希寧直接跳上了衛生間的洗手臺,從那塊貼在墻上的方形鏡子里觀察著自己現在的形象金色帶黑色斑紋的短毛貓,暗金色瞳孔,確實很像花豹。但這個體型不可能是大型猛獸的幼崽,應該某種是野生貓,具體種類希寧就不太清楚了。
外面傳來蔣振聲“小貓、小貓”的叫喚聲。希寧的耳朵尖顫了顫,輕輕跳到地面,走到門口,就看到蔣振聲正著急忙慌地從院子外面跑回來,直沖到一輛停放在簡易棚子下的三輪車旁。
蔣振聲現在就是后悔,非常后悔。在他說要把小貓上交國家之后,小貓涼涼地看了他一眼,忽然一個轉身,朝外跳下了窗臺。
蔣振聲急忙探頭出去,竟然已經看不到小貓的身影了。

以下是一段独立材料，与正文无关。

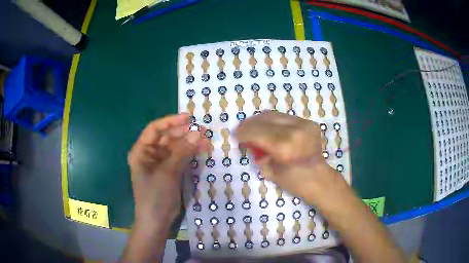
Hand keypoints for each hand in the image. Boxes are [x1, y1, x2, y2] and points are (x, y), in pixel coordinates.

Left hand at [127, 114, 208, 224]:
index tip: (188, 118)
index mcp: (141, 151)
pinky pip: (180, 158)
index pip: (155, 129)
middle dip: (184, 133)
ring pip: (176, 148)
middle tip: (202, 130)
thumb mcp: (168, 171)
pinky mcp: (169, 172)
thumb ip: (182, 151)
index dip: (171, 122)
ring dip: (190, 143)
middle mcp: (149, 154)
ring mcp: (160, 164)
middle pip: (167, 138)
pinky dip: (190, 154)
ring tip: (206, 140)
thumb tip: (198, 133)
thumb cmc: (155, 194)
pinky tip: (202, 150)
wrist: (157, 220)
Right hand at [235, 111, 344, 201]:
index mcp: (285, 148)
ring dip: (260, 119)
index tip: (235, 135)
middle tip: (241, 128)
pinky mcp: (309, 123)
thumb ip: (259, 155)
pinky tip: (266, 126)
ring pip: (275, 115)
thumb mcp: (271, 172)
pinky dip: (272, 120)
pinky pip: (284, 117)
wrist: (319, 178)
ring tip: (251, 125)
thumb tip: (250, 143)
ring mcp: (304, 125)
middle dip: (250, 124)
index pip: (258, 133)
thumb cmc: (295, 182)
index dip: (244, 133)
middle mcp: (296, 131)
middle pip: (266, 120)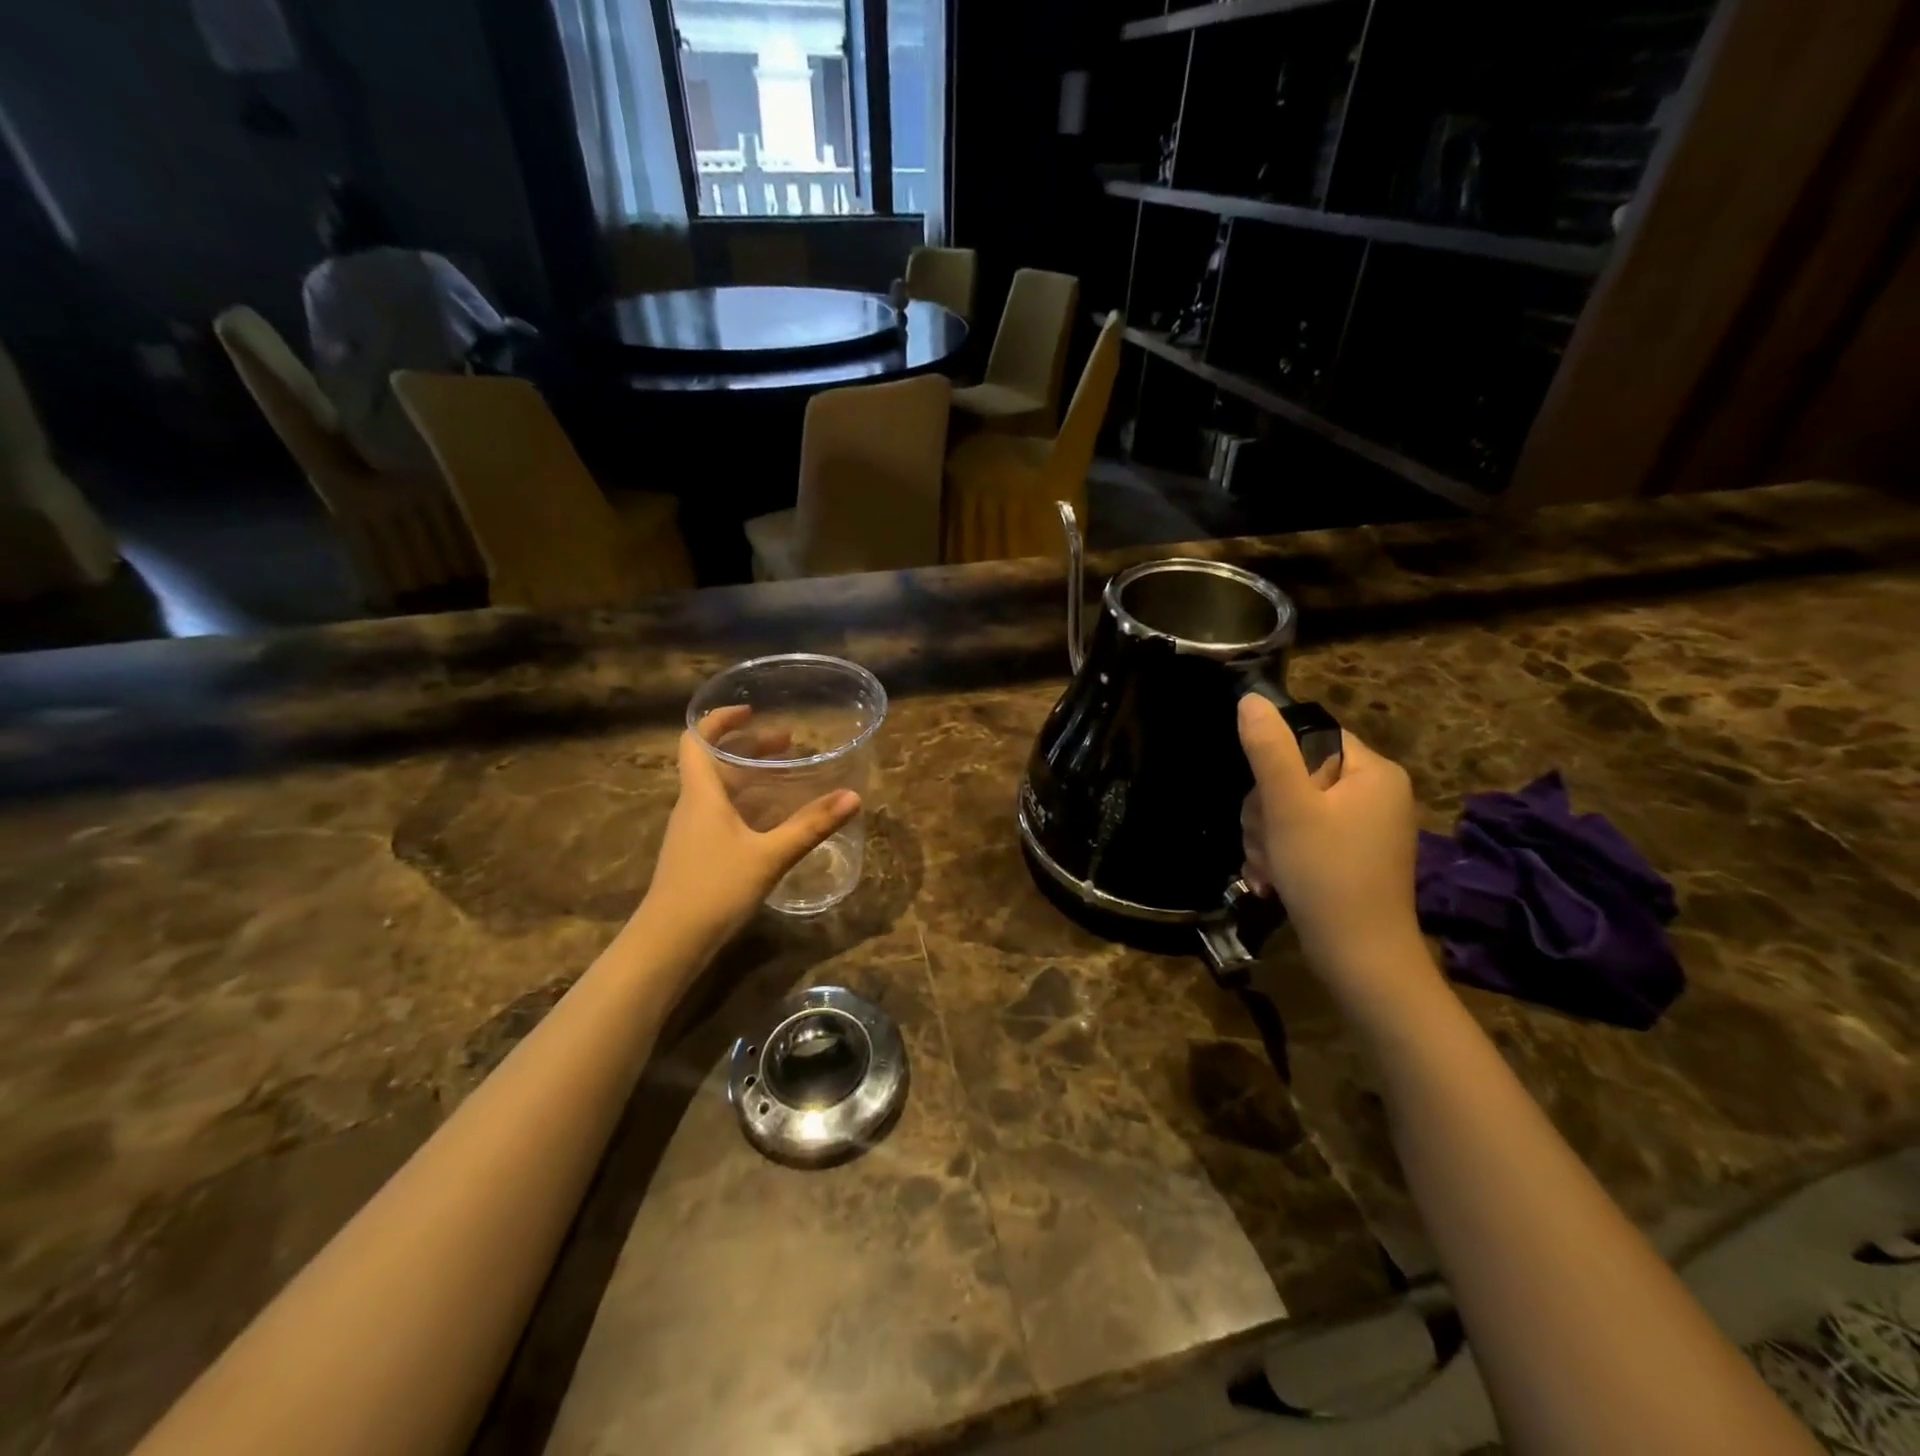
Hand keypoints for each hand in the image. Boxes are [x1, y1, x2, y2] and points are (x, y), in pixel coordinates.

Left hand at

這小家伙也太敏捷了一點他趕緊追出家門,繞著房子跑了一圈,結果連根貓毛都沒瞅見。
這個臭脾氣的小東西他在心里罵罵咧咧,想著騎車去找快一點,這才急忙返回來推車,結果使勁一推,三輪車直直地被推出去幾米遠,車輪一點沒轉。
怎么回事蔣振聲沒騎過這種原始的交通工具,情急之下也沒顧得上查詢一下,不知道還有手閘這種東西。
他繞著三輪車看了一圈,沒看出什么毛病,又著急去找貓,干脆丟下車子,準備繼續步行去找。
這時候,蔣振聲敏銳地感到自己似乎被一道目光注視著,一抬頭,那氣人的小東西正安靜蹲坐在衛生間門口。
“哎,你這小壞蛋,剛跑哪兒去了”蔣振聲好氣又好笑,蹲到小貓跟前,拿手指頭戳了戳它的小腦袋,“什么時候跑回來的回來也不喵一聲,害我好找”才一會兒工夫,他額頭都冒汗了,用另一只手拽著衣袖抹了一把。
希寧自然是沒法回答的,微微側了側頭,避開他的手指,繼續裝雕塑。
但蔣振聲知道它能聽懂,看它那淡定的小模樣,又手欠地戳了一手指,才笑道“剛剛是開玩笑,我還能看不出來你不是豹子啊,哪有這么發育不良的小豹子”
這小東西逗起來真有意思,以后就靠它解悶了。
希寧一頓,忽然覺得爪子有點癢,蔣振聲已經大手一張,一把抓住他,拉開外套拉鏈往懷里一塞。
“我想到一個人,先帶你去看看到底什么情況。就算真是野生的,你這么小,去野外也活不了吧不知道這邊對這種情況會怎么處理,記得那個蘇靈撿了不少野生動物呢,好像什么事都沒有。大不了你先回山里躲一陣子,到飯點了過來吃飯,反正我肯定不會讓人把你關起來”
這家伙一直自說自話,完全沒有給希寧拒絕的機會。希寧擠在蔣振聲胸前,扯了扯耳朵,不自在地往上挪了挪,終于從領口伸出頭。
他要趕緊找到恢復人身的辦法。希寧沉默地目視前方。
蔣振聲對懷里小貓咪的目標一無所知,腳步輕快地離開蔣家,朝記憶里的某戶人家走去。
他要找的那人年輕時在附近林場當獸醫,林場經常有野生動物出沒,他們救治過不少野生動物,還曾經上過本地新聞,應該有不少相關經驗。
這人現在退休了,就在家幫村民給自養的家畜治病,蔣振聲找去的時候,這人院子里就有幾人來配獸藥,蔣振聲趕緊拉上拉鏈,把小貓腦袋塞衣服里,還壓低聲音警告“別被人看見了,把你抓去動物園。”
希寧被衣服捂得嚴嚴實實,長長地吐出一口氣,告訴自己再堅持一會兒。
看到蔣振聲,院子里幾個人都笑著和他打招呼,還好奇地問他衣服里鼓鼓囊囊的是裝了啥。